Check this pre-processing options using OpenCV. I usually use the first two options whenever I have an image related automation or recognition project.

@Krishna_Sanghi - Pleas try the google cloud vision OCR… I have used it to extract the data from Claim Processing form , in my case this is the only one worked pretty well compared to all other OCR.

For this, you have to go to your google account -> enable that particular api option and get the key to use it in Uipath…

Hi @prasath17
I tried it but it is asking for enabling billing. So that means it is chargeable.??

@Krishna_Sanghi - I think its free for 60 days…Are you going to use it in Production?? If yes and it’s works well for your case…then you may have to talk to your management about the pricing …

Hi @prasath17

Yeah i can talk to the management, if they allow, but i was figuring of something that will cost no money

Hi @jeevith

That’s quite a complicated thing you explained. I have to search more on this and their’s no pytesseract activity, even in packages.

@Krishna_Sanghi - Try converting image to txt or Image to PDF --> PDF txt…

if none of the option works, you have to try docoument understanding. In DU process you either use intelligent OCR or Regex based on the extracted text from your image.

@Krishna_Sanghi - Here is another option of extracting the text using CV Extract Text inside the CV Screen Scope…

XAML

Output

image

Note: I just tried whatever image your provided and it worked…I would suggest suggest to explore this option too…

1 Like

Hi @prasath17,
Cool, definitely seems to perform much better than stock tesseract or Microsoft OCR engines. Just to double check with you, does this require a dedicated API key (UiPath Screen OCR)?
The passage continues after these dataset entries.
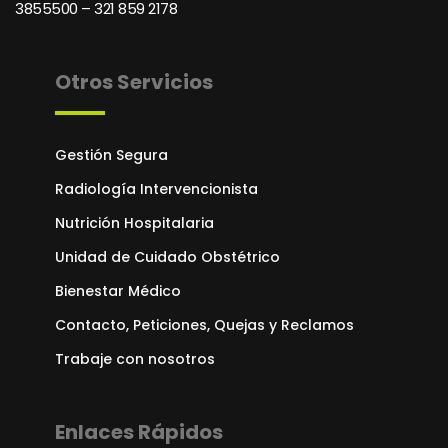
3855500 – 321 859 2178
Otros Servicios
Gestión Segura
Radiología Intervencionista
Nutrición Hospitalaria
Unidad de Cuidado Obstétrico
Bienestar Médico
Contacto, Peticiones, Quejas y Reclamos
Trabaje con nosotros
Enlaces Rápidos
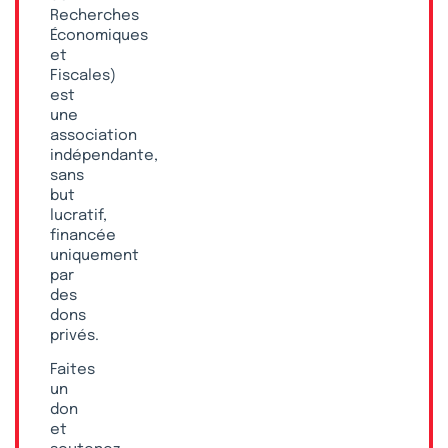
Recherches
Économiques
et
Fiscales)
est
une
association
indépendante,
sans
but
lucratif,
financée
uniquement
par
des
dons
privés.
Faites
un
don
et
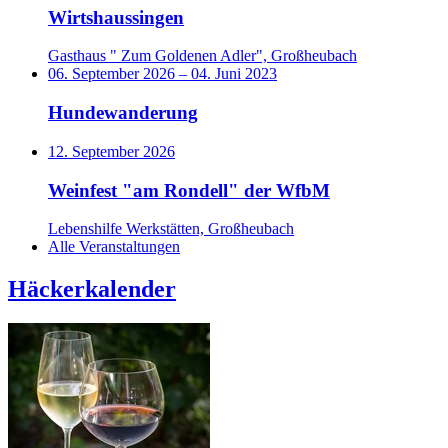
Wirtshaussingen
Gasthaus " Zum Goldenen Adler", Großheubach
06. September 2026
–
04. Juni 2023
Hundewanderung
12. September 2026
Weinfest "am Rondell" der WfbM
Lebenshilfe Werkstätten, Großheubach
Alle Veranstaltungen
Häckerkalender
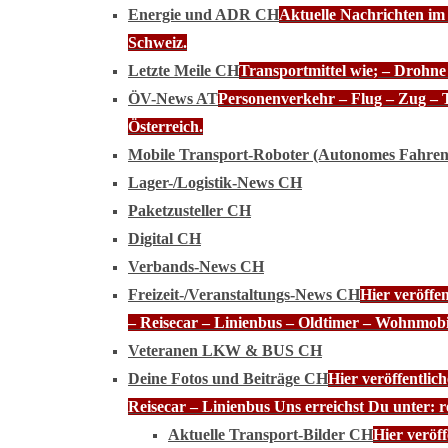
Energie und ADR CH
Aktuelle Nachrichten im
Schweiz.
Letzte Meile CH
Transportmittel wie; – Drohn
ÖV-News AT
Personenverkehr – Flug – Zug – 
Österreich.
Mobile Transport-Roboter (Autonomes Fahre
Lager-/Logistik-News CH
Paketzusteller CH
Digital CH
Verbands-News CH
Freizeit-/Veranstaltungs-News CH
Hier veröffe
– Reisecar – Linienbus – Oldtimer – Wohnmobi
Veteranen LKW & BUS CH
Deine Fotos und Beiträge CH
Hier veröffentli
Reisecar – Linienbus Uns erreichst Du unter: 
Aktuelle Transport-Bilder CH
Hier veröf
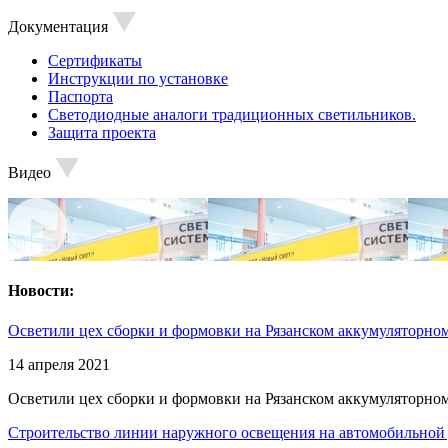
Документация
Сертификаты
Инструкции по установке
Паспорта
Светодиодные аналоги традиционных светильников.
Защита проекта
Видео
Новости:
Осветили цех сборки и формовки на Рязанском аккумуляторном
14 апреля 2021
Осветили цех сборки и формовки на Рязанском аккумуляторном
Строительство линии наружного освещения на автомобильной 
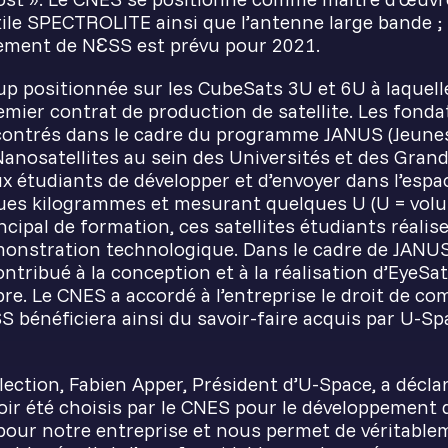
tile SPECTROLITE ainsi que l’antenne large bande ;
cement de NƐSS est prévu pour 2021.
up positionnée sur les CubeSats 3U et 6U à laquell
emier contrat de production de satellite. Les fonda
ncontrés dans le cadre du programme JANUS (Jeune
Nanosatellites au sein des Universités et des Gran
étudiants de développer et d’envoyer dans l’espa
ques kilogrammes et mesurant quelques U (U = volu
incipal de formation, ces satellites étudiants réali
monstration technologique. Dans le cadre de JANUS
tribué à la conception et à la réalisation d’EyeSa
re. Le CNES a accordé à l’entreprise le droit de co
S bénéficiera ainsi du savoir-faire acquis par U-S
lection, Fabien Apper, Président d’U-Space, a décl
oir été choisis par le CNES pour le développement 
 pour notre entreprise et nous permet de véritabl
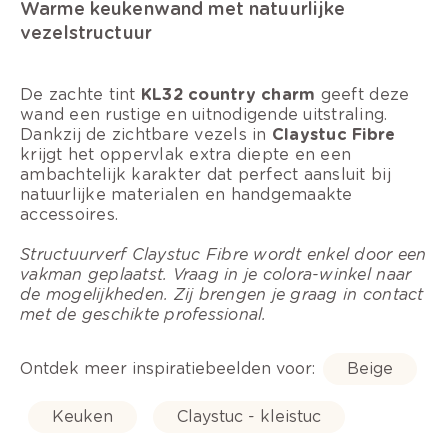
Warme keukenwand met natuurlijke
vezelstructuur
De zachte tint
KL32 country charm
geeft deze
wand een rustige en uitnodigende uitstraling.
Dankzij de zichtbare vezels in
Claystuc Fibre
krijgt het oppervlak extra diepte en een
ambachtelijk karakter dat perfect aansluit bij
natuurlijke materialen en handgemaakte
accessoires.
Structuurverf Claystuc Fibre wordt enkel door een
vakman geplaatst. Vraag in je colora-winkel naar
de mogelijkheden. Zij brengen je graag in contact
met de geschikte professional.
Ontdek meer inspiratiebeelden voor:
Beige
Keuken
Claystuc - kleistuc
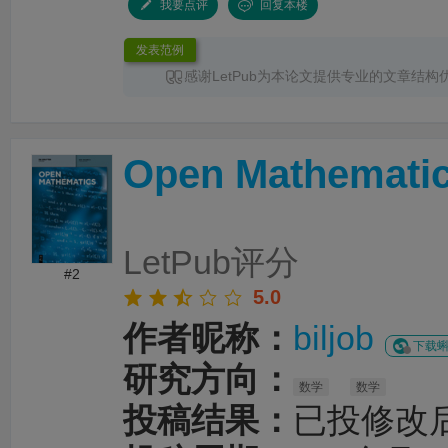
我要点评
回复本楼
发表范例
感谢LetPub为本论文提供专业的文章结构
润色
服务。编辑结合论文中全光谱响应S型异
换发光、光热效应及界面电荷传输等研究内容
体框架、章节衔接和论述逻辑进行了系统梳理
Open Mathemati
景、材料设计思路、性能分析及机理讨论之间
清晰，论文创新点也得到了更加突出的呈现。
对英文语法、专业术语、句式表达及学术语言
细致修改，有效提升了文章的准确性、专业性
整个服务过程中沟通及时、反馈高效，修改建
LetPub评分
有针对性，为论文顺利投稿并发表于 Advanced S
#2
提供了重要帮助。
5.0
作者昵称：
biljob
下载蝌
研究方向：
数学
数学
投稿结果：
已投修改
Hi @jeevith - Yes you have get the Computer Vision API Key from your cloud.uipath…That UIPath Screen OCR comes along with that doesn’t require any dedicated API key…and when you first use CV screen scope you will get the below pop up…

image

1 Like

Hi @prasath17

I was searching this activity but it requires the latest version, and currently i am using 19. something. So waiting for the management team to upgrade it. Then only i’ll be able to use it.